You can seed the counter_based_engine directly with an arithmetic seed, or,
if you prefer,
you can use the the much larger key_type, or you can pre-initialize a Prf
and use that.

In addition to seed()-ing (which meets all the standard expectations),
counter_based_engine
can be 'restart()-ed' with a new 'base counter'.  This is how you associate
different, independent
sequences with whatever program elements you like:  threads, atoms,
whatever.
...
I don't really like making the details of the
algorithm (i.e. key and domain) part of the
primary interface.
I think it's important that they be available, but in the new version, you
don't have to use them if you don't want to.   A user *may* limit himself
to using standard seeding methods and avoid restart().  Their one
remaining advantage is that they offer constant-time discard().  The
additional features that rely on the details of the underlying
Prf are entirely optional.
...
Let's consider the code changes between the two fragments:
...
<snip>
- Since it models a URNG, cbrng can be passed as an argument to the
normal_distribution, nd.  In order to make each atom independent,
nd.reset()
is called each time through the loop.
<snip>
FWIW, I don't really think that reset was a good idea
in the first place, and it's currently a no-op in all
distributions.  To run the loop in parallel, you'd need
to make a copy of nd in every thread, anyway.

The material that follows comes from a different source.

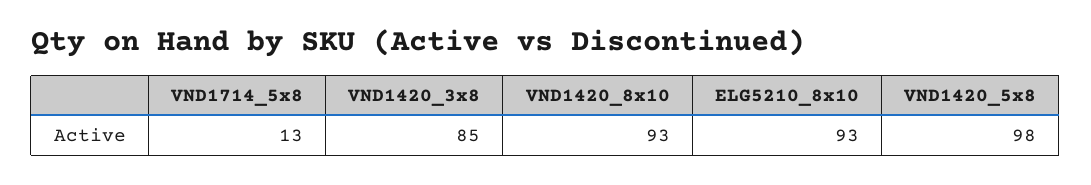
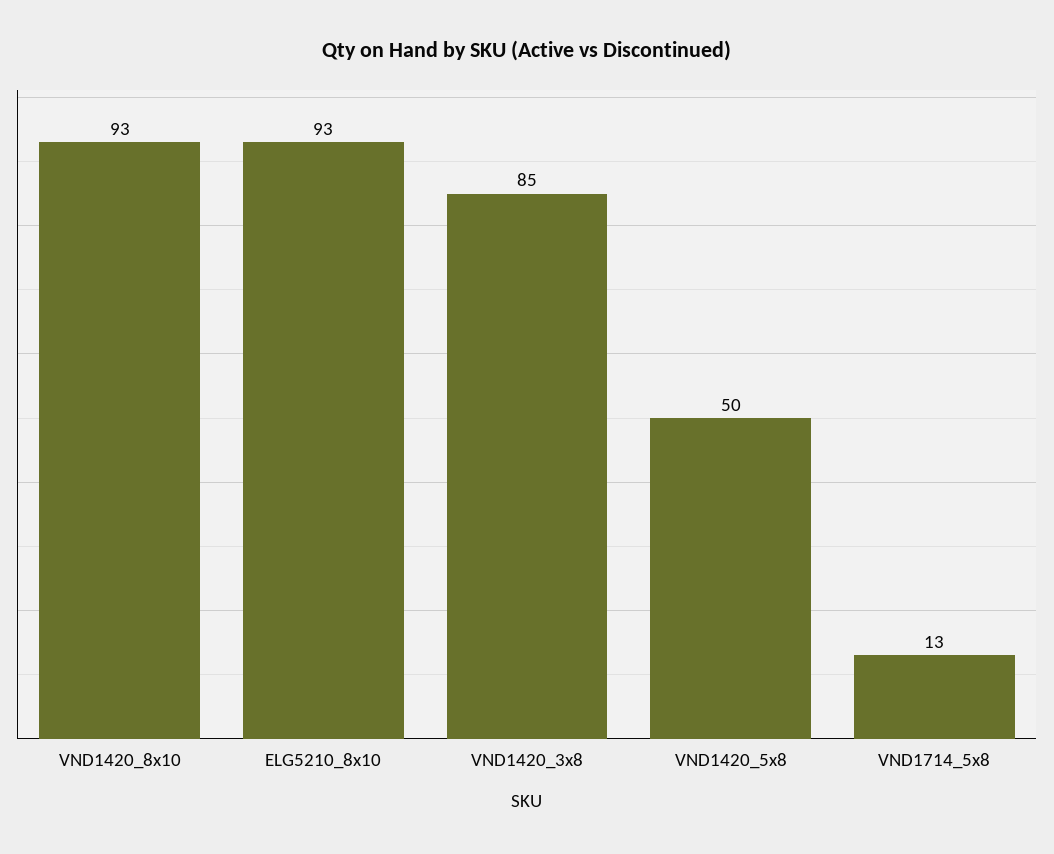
VND1420_5x8: 98 -> 50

Fair enough.  In the example, I've moved the normal distribution
into the loop and removed reset().
...
...
counter_based_urng
------------------
The counter_based_urng class uses the pseudo-random property of PRFs
to perform random number generation in accordance with the
requirements of a UniformRandomNumberGenerator.  <snip>
counter_based_engine
--------------------
The counter_based_engine class is a templated adapter class that
models a bona fide RandomNumberEngine.  <snip>
Is there really a good reason to make two separate
templates?  A RandomNumberEngine is a URNG, by definition.
There was, but not any more.  There is now only a counter_based_engine.
It takes a template parameter that determines the length of individual
sequences and the number of permissible 'base counters'.
It has a 'restart()' method that resets the 'base counter'
to begin a new sequence.  And it has a few constructor() and
seed() overloads that extend the capabilities of a generic Engine.